# WORK REQUIRED
Every line containing the word "tepelného" is to be copied from the data below.

========

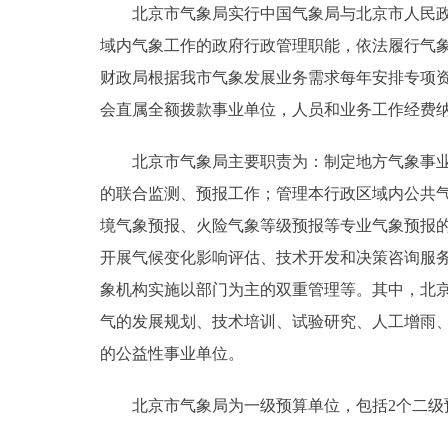
北京市气象局实行中国气象局与北京市人民政府
域内气象工作的政府行政管理职能，依法履行气
决策公开
财政局根据我市气象发展业务需求每年安排专项资
政务服务
会直属全额拨款事业单位，人员和业务工作经费
个人服务
北京市气象局主要职责为：制定地方气象事业发
的联合监测、预报工作；管理本行政区域内公共
便民服务
境气象预报、火险气象等级预报等专业气象预报
开展气候变化影响评估、技术开发和决策咨询服
中介服务
象机构实施以部门为主的双重管理等。其中，北
气的发展规划、技术培训、试验研究、人工增雨
政民互动
的公益性事业单位。
12345网上接诉即办
北京市气象局为一级预算单位，包括2个二级预
参与调查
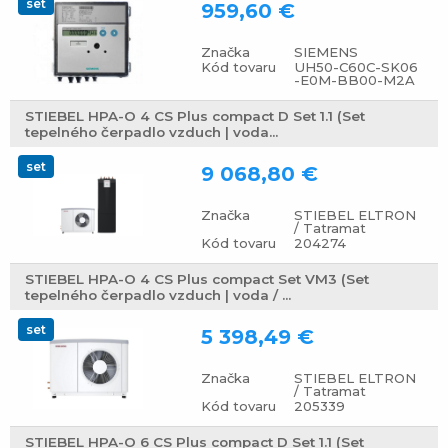
set
959,60 €
Značka
SIEMENS
Kód tovaru
UH50-C60C-SK06
-E0M-BB00-M2A
STIEBEL HPA-O 4 CS Plus compact D Set 1.1 (Set
tepelného čerpadlo vzduch | voda...
set
9 068,80 €
Značka
STIEBEL ELTRON
/ Tatramat
Kód tovaru
204274
STIEBEL HPA-O 4 CS Plus compact Set VM3 (Set
tepelného čerpadlo vzduch | voda / ...
set
5 398,49 €
Značka
STIEBEL ELTRON
/ Tatramat
Kód tovaru
205339
STIEBEL HPA-O 6 CS Plus compact D Set 1.1 (Set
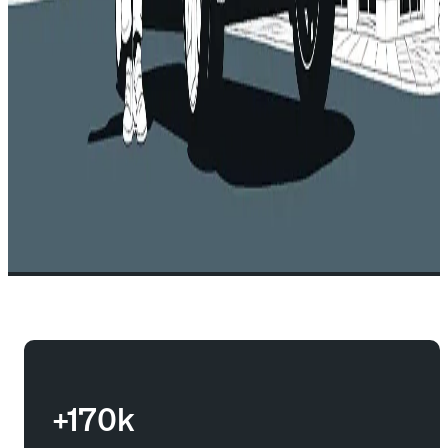
+170k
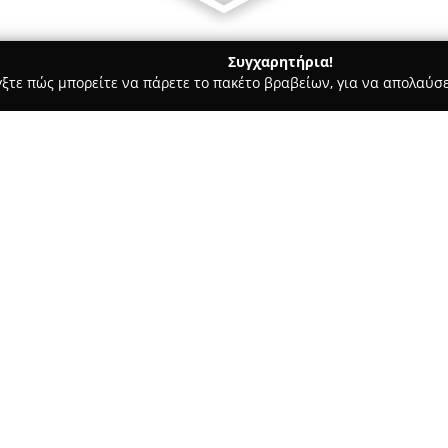
Συγχαρητήρια!
γξτε πώς μπορείτε να πάρετε το πακέτο βραβείων, για να απολαύσε
ις, Θέρμανση, Αποφράξεις - Ανθούσα
ΓΕΩΡΓΙΟΣ ΒΟΥΤΥΡΑΚΗΣ 
Σ
Σχετικά με την εταιρεία:
Η επιχείρηση
Γεώργιος Βουτ
δραστηριοποιείται στον χώρο
προσφέροντας ολοκληρωμένες λύ
ποιότητα των παρεχόμενων υπη
Δείτε περισσότερα >>
σημαντικότερες εταιρείες στη
στη λίστα "TOP 100 OF GREECE
καθιστά επιλογή προτίμησης γ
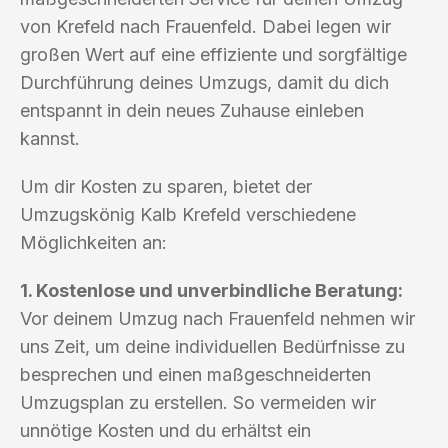
von Krefeld nach Frauenfeld. Dabei legen wir
großen Wert auf eine effiziente und sorgfältige
Durchführung deines Umzugs, damit du dich
entspannt in dein neues Zuhause einleben
kannst.
Um dir Kosten zu sparen, bietet der
Umzugskönig Kalb Krefeld verschiedene
Möglichkeiten an:
1. Kostenlose und unverbindliche Beratung:
Vor deinem Umzug nach Frauenfeld nehmen wir
uns Zeit, um deine individuellen Bedürfnisse zu
besprechen und einen maßgeschneiderten
Umzugsplan zu erstellen. So vermeiden wir
unnötige Kosten und du erhältst ein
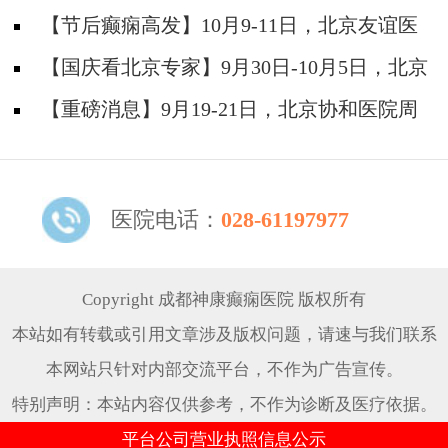
神经内科胡颖教授亲临成都会诊，破解癫痫疑难
【节后癫痫高发】10月9-11日，北京友谊医
院陈葵博士免费会诊+治疗援助，破解癫痫难
【国庆看北京专家】9月30日-10月5日，北京
题！
天坛&首钢医院两大专家蓉城亲诊+癫痫大额救
【重磅消息】9月19-21日，北京协和医院周
助，速约！
祥琴教授成都领衔会诊，共筑全年龄段抗癫防
线！
医院电话：
028-61197977
Copyright 成都神康癫痫医院 版权所有
本站如有转载或引用文章涉及版权问题，请速与我们联系
本网站只针对内部交流平台，不作为广告宣传。
特别声明：本站内容仅供参考，不作为诊断及医疗依据。
平台公司营业执照信息公示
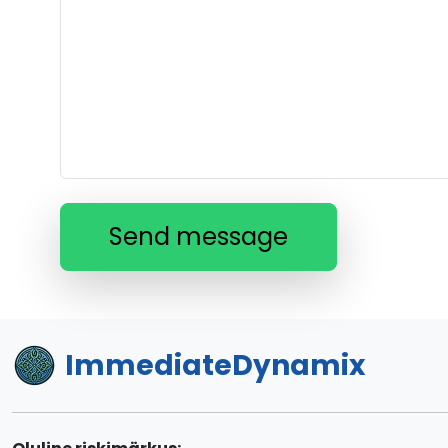
Send message
ImmediateDynamix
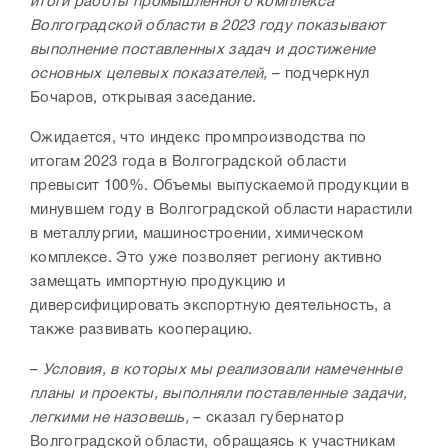
итоги работы промышленного комплекса
Волгоградской области в 2023 году показывают
выполнение поставленных задач и достижение
основных целевых показателей,
– подчеркнул
Бочаров, открывая заседание.
Ожидается, что индекс промпроизводства по
итогам 2023 года в Волгоградской области
превысит 100%. Объемы выпускаемой продукции в
минувшем году в Волгоградской области нарастили
в металлургии, машиностроении, химическом
комплексе. Это уже позволяет региону активно
замещать импортную продукцию и
диверсифицировать экспортную деятельность, а
также развивать
кооперацию.
–
Условия, в которых мы реализовали намеченные
планы и проекты, выполняли поставленные задачи,
легкими не назовешь,
– сказал губернатор
Волгоградской области, обращаясь к участникам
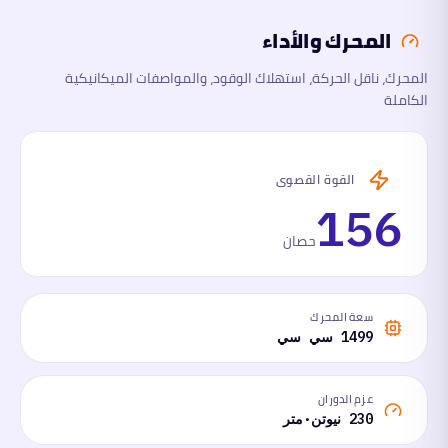
المحرك والأداء
الأبعاد
المحرك، ناقل الحركة، استهلاك الوقود، والمواصفات الميكانيكية
الكاملة
السلامة
والتقنية
ما
القوة القصوى
لها
وما
156
عليها
حصان
سعة المحرك
1499 سي سي
عزم الدوران
230 نيوتن·متر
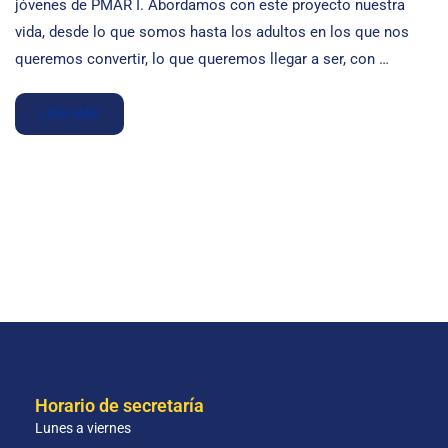
jóvenes de PMAR I. Abordamos con este proyecto nuestra
vida, desde lo que somos hasta los adultos en los que nos
queremos convertir, lo que queremos llegar a ser, con …
LEER MÁS
Horario de secretaría
Lunes a viernes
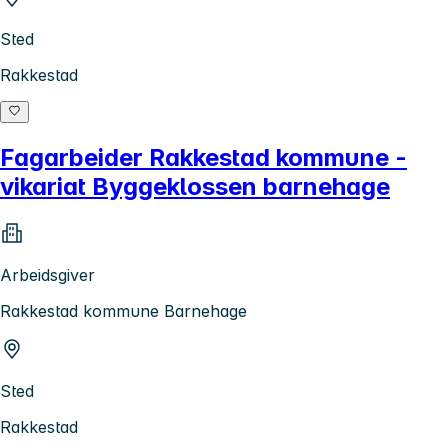
Sted
Rakkestad
Fagarbeider Rakkestad kommune -
vikariat Byggeklossen barnehage
Arbeidsgiver
Rakkestad kommune Barnehage
Sted
Rakkestad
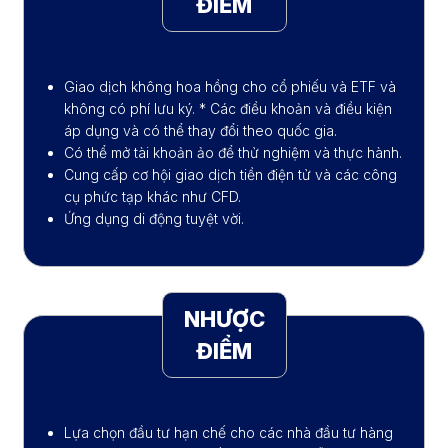
ĐIỂM
Giao dịch không hoa hồng cho cổ phiếu và ETF và
không có phí lưu ký. * Các điều khoản và điều kiện
áp dụng và có thể thay đổi theo quốc gia.
Có thể mở tài khoản ảo để thử nghiệm và thực hành.
Cung cấp cơ hội giao dịch tiền điện tử và các công
cụ phức tạp khác như CFD.
Ứng dụng di động tuyệt vời.
NHƯỢC
ĐIỂM
Lựa chọn đầu tư hạn chế cho các nhà đầu tư hàng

========

# ANSWER SECTION
tepelného čerpadlo vzduch | voda...
tepelného čerpadlo vzduch | voda / ...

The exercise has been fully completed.